Back to HUD! Also while at HUD I worked on drafting, and providing technical advice to Dempsey and the OIG community for what became the 1978 Inspector General Act. But even before that I helped draft the statute behind the first statutory INSPECTOR GENERAL that being one for HEW! And guess which sector of the economy did NOT want a statute IG in HEW? That law became effective in 1976. And perhaps no surprise few appointees in HEW were in favor of a statutory IG.

Did you know that DHS got its first PAS [presidentially appointed Senate confirmed] IG in over three years of a vacancy in that position and various ACTORS in the meantime?

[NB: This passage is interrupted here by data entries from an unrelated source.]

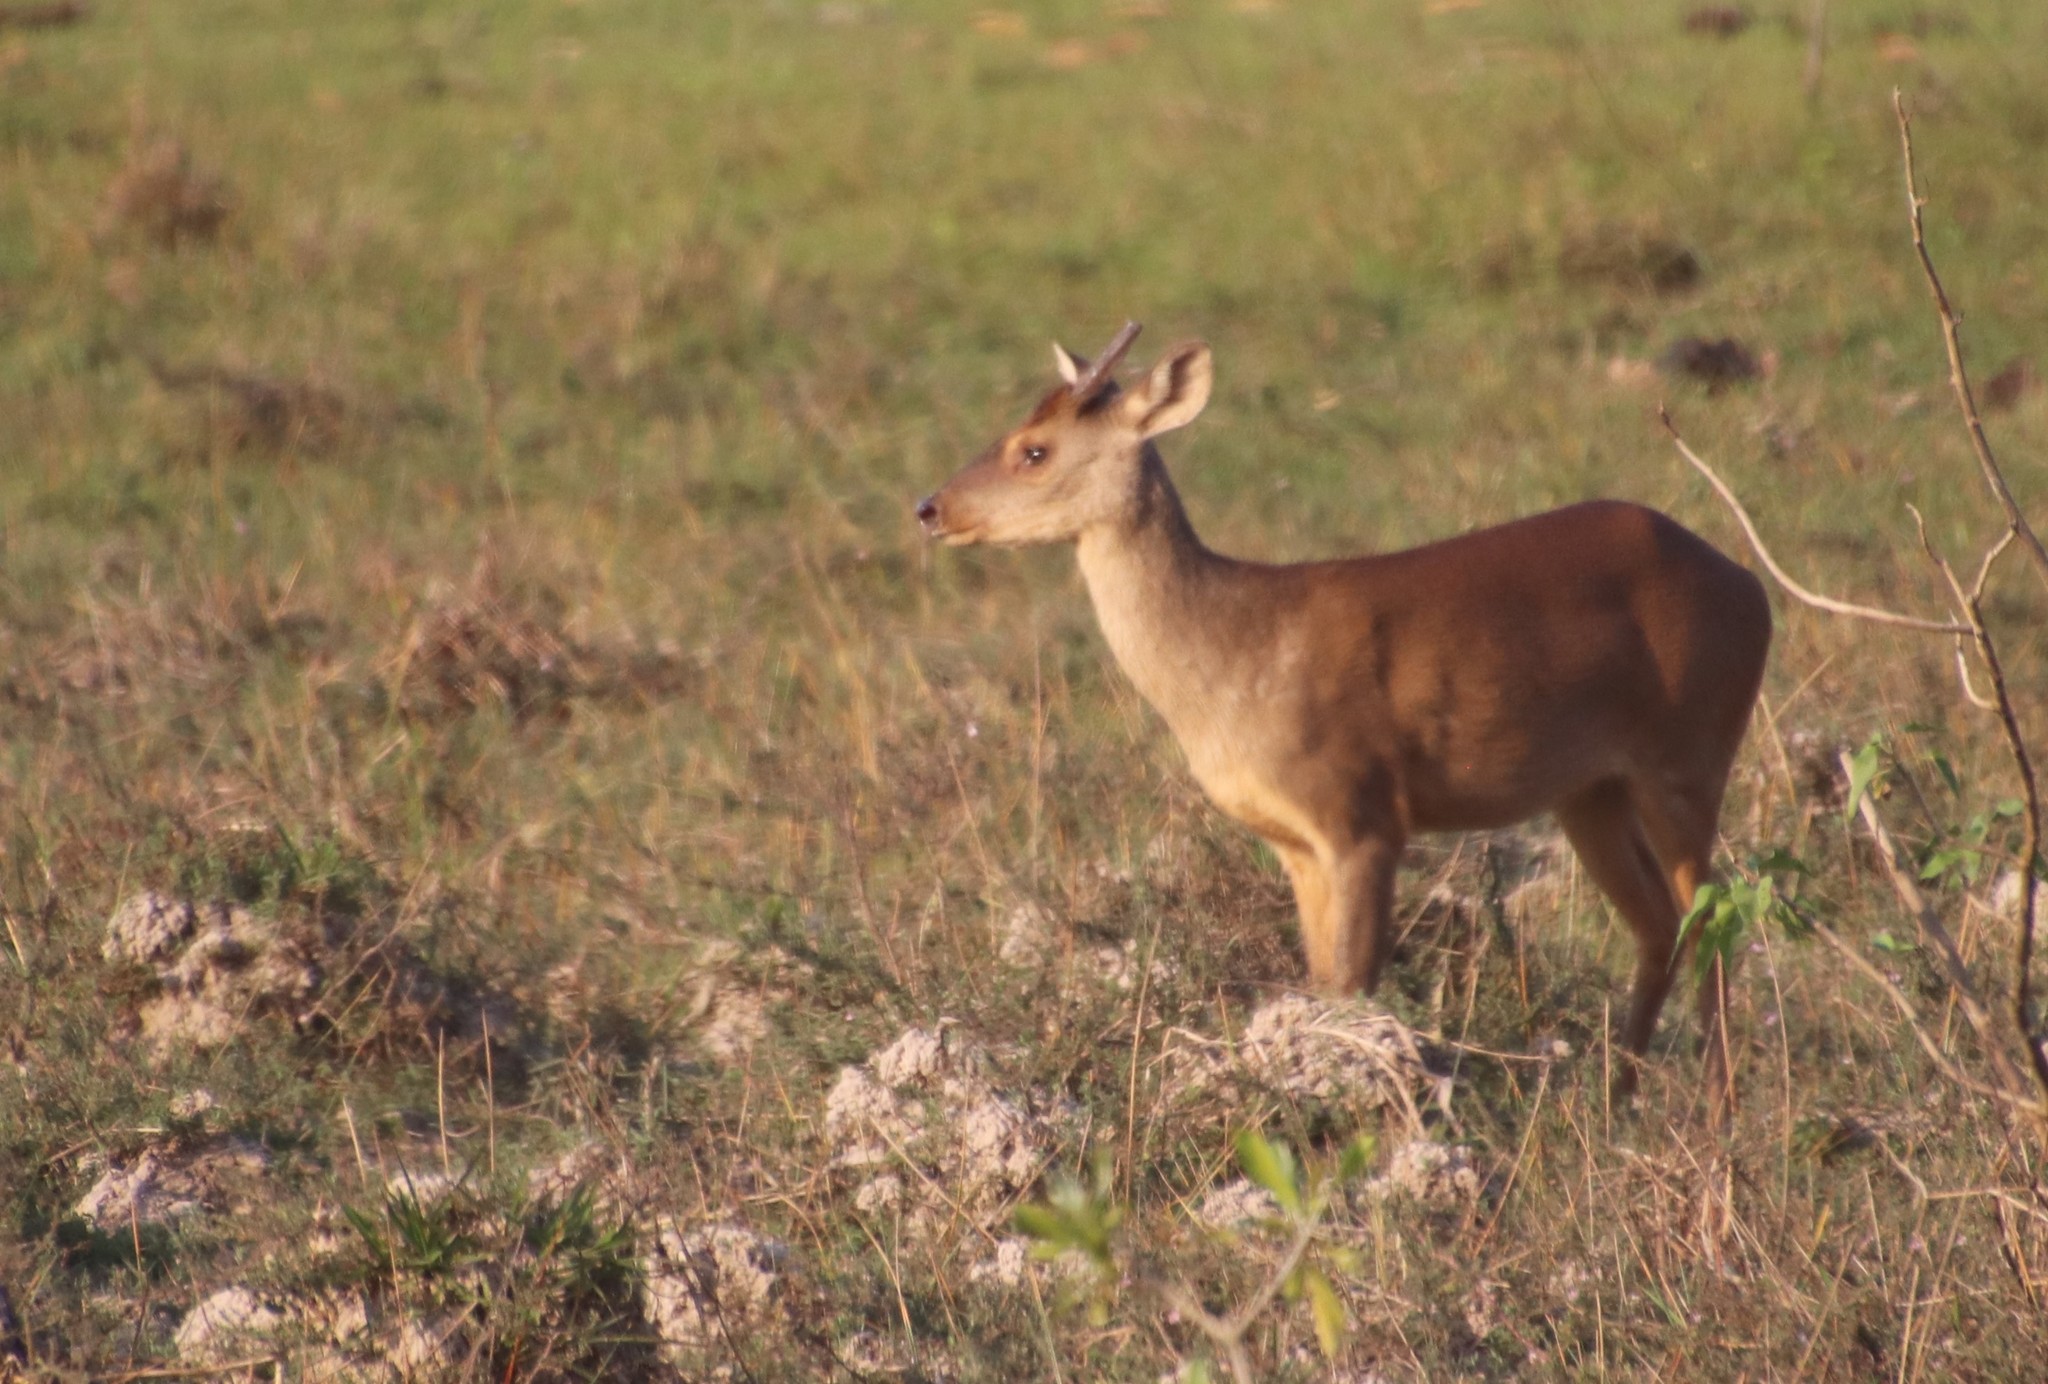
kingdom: Animalia
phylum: Chordata
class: Mammalia
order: Artiodactyla
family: Cervidae
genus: Mazama
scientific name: Mazama gouazoubira
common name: Gray brocket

Comment by William R. Cumming

March 17, 2014 @ 10:09 am

And Arnold clearly DHS agrees with you with over 200 FTE assigned to medical preparedness issues and policy!

Comment by Arnold Bogis

March 17, 2014 @ 11:21 pm

John, while I agree with you about not wanting to be too hard on “mom and pop” outfits, I suppose I’d go to your often suggested “bill of responsibilities” to explain why they shouldn’t be exempt. If you operate a health care related enterprise, you should be responsible to some base level for preparedness in case of interruption or difficulty. Not unlike the original case for what became the Obamacare mandate, if you can afford it you shouldn’t push the cost of preparedness or response on the rest of society. In other words, you can make money in good times, but shouldn’t be exempt from preparing for the bad.

Bill, 200!?! Is OHA that large now? Or are you counting the residual individuals responsible for the health of their particular op-div?

Comment by William R. Cumming

March 18, 2014 @ 7:30 am

Chris! Maybe more!

Also Arnold any org running a congregate care center, not just medical, should have an emergency plan.